[View in Colaboratory](https://colab.research.google.com/github/mlindauer/lab_course_add/blob/master/Run_SMAC_HPO_RF.ipynb)

# Using SMAC to optimize hyperparameters of RF

* Installation of SMAC
* Defintion of function to be optimized (RF on Boston Dataset)
* Definition of RF's configspace
* Definition of SMAC's scenario
* Running SMAC

## Installation of SMAC and its dependencies

In [0]:
!apt-get install swig -y
!pip install Cython
!pip install pyrfr==0.8.0 --no-cache --user
# hack to find pyrfr
import sys
sys.path.insert(0,"./.local/lib/python3.6/site-packages")

!pip install git+https://github.com/automl/SMAC3.git@development
  
import logging
logging.basicConfig(level=logging.INFO)

## Optimize RF RMSE performance on Boston Dataset

In [0]:
from sklearn.metrics import make_scorer
from sklearn.cross_validation import cross_val_score
from sklearn.ensemble import RandomForestRegressor
from sklearn.datasets import load_boston
import numpy as np

boston = load_boston()

def rf_from_cfg(cfg, seed):
    """
        Creates a random forest regressor from sklearn and fits the given data on it.
        This is the function-call we try to optimize. Chosen values are stored in
        the configuration (cfg).

        Parameters:
        -----------
        cfg: Configuration
            configuration chosen by smac
        seed: int or RandomState
            used to initialize the rf's random generator

        Returns:
        -----------
        np.mean(rmses): float
            mean of root mean square errors of random-forest test predictions
            per cv-fold
    """
    rfr = RandomForestRegressor(
        n_estimators=cfg["num_trees"],
        criterion=cfg["criterion"],
        min_samples_split=cfg["min_samples_to_split"],
        min_samples_leaf=cfg["min_samples_in_leaf"],
        min_weight_fraction_leaf=cfg["min_weight_frac_leaf"],
        max_features=cfg["max_features"],
        max_leaf_nodes=cfg["max_leaf_nodes"],
        bootstrap=cfg["do_bootstrapping"],
        random_state=seed)

    def rmse(y, y_pred):
        return np.sqrt(np.mean((y_pred - y)**2))
    # Creating root mean square error for sklearns crossvalidation
    rmse_scorer = make_scorer(rmse, greater_is_better=False)
    score = cross_val_score(rfr, boston.data, boston.target, cv=11, scoring=rmse_scorer)
    return -1 * np.mean(score)  # Because cross_validation sign-flips the score

## Define Configuration Space

In [0]:
from smac.configspace import ConfigurationSpace
from ConfigSpace.hyperparameters import CategoricalHyperparameter, \
    UniformFloatHyperparameter, UniformIntegerHyperparameter

cs = ConfigurationSpace()

do_bootstrapping = CategoricalHyperparameter(
    "do_bootstrapping", ["true", "false"], default_value="true")
num_trees = UniformIntegerHyperparameter("num_trees", 10, 50, default_value=10)
max_features = UniformIntegerHyperparameter("max_features", 1, boston.data.shape[1], default_value=1)
min_weight_frac_leaf = UniformFloatHyperparameter("min_weight_frac_leaf", 0.0, 0.5, default_value=0.0)
criterion = CategoricalHyperparameter("criterion", ["mse", "mae"], default_value="mse")
min_samples_to_split = UniformIntegerHyperparameter("min_samples_to_split", 2, 20, default_value=2)
min_samples_in_leaf = UniformIntegerHyperparameter("min_samples_in_leaf", 1, 20, default_value=1)
max_leaf_nodes = UniformIntegerHyperparameter("max_leaf_nodes", 10, 1000, default_value=100)

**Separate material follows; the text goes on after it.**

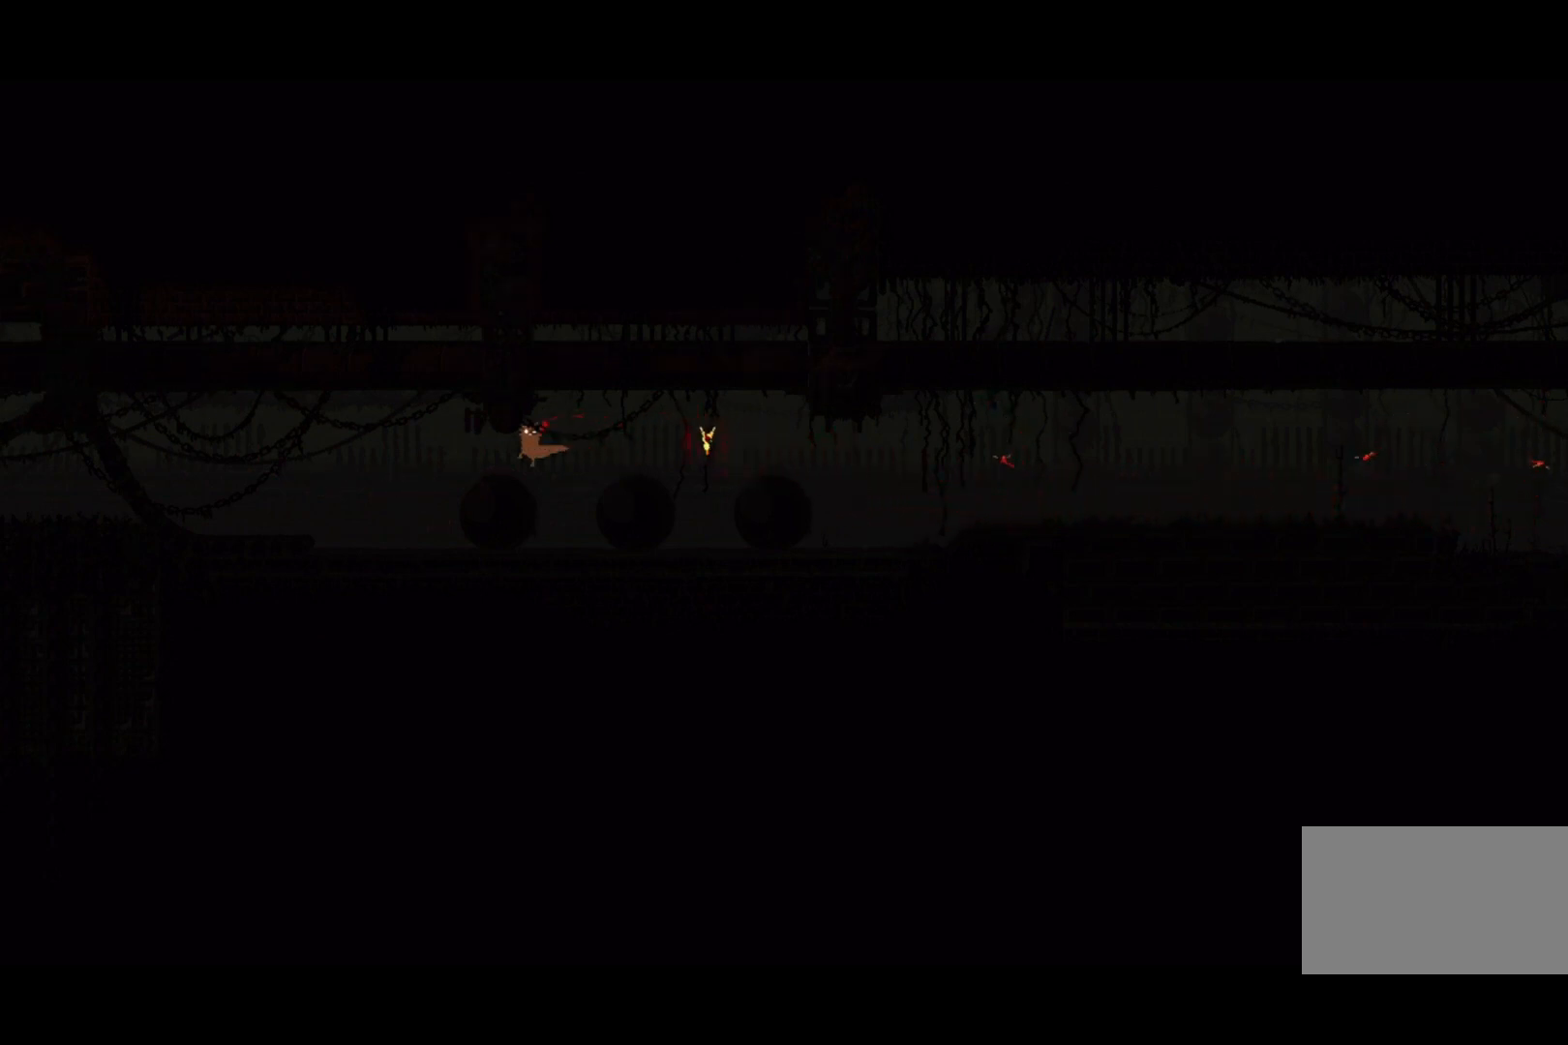
{"keys": ["grab", "left"], "events": []}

cs.add_hyperparameters([do_bootstrapping,
                        num_trees, min_weight_frac_leaf, 
                        criterion, max_features, min_samples_to_split, 
                        min_samples_in_leaf, max_leaf_nodes])

print(cs)



## Define Scenario

In [0]:
from smac.scenario.scenario import Scenario

scenario = Scenario({"run_obj": "quality",   # we optimize quality (alternative runtime)
                      "wallclock_limit": 60, # time for running SMAC
                     "cs": cs,               # configuration space
                     "deterministic": "true",
                     "memory_limit": 3072,   # adapt this to reasonable value for your hardware
                     "output_dir": ""        # deactivate output directory
                     })

## Run SMAC

In [0]:
from smac.facade.smac_facade import SMAC

smac = SMAC(scenario=scenario, rng=np.random.RandomState(42),
            tae_runner=rf_from_cfg)

incumbent = smac.optimize()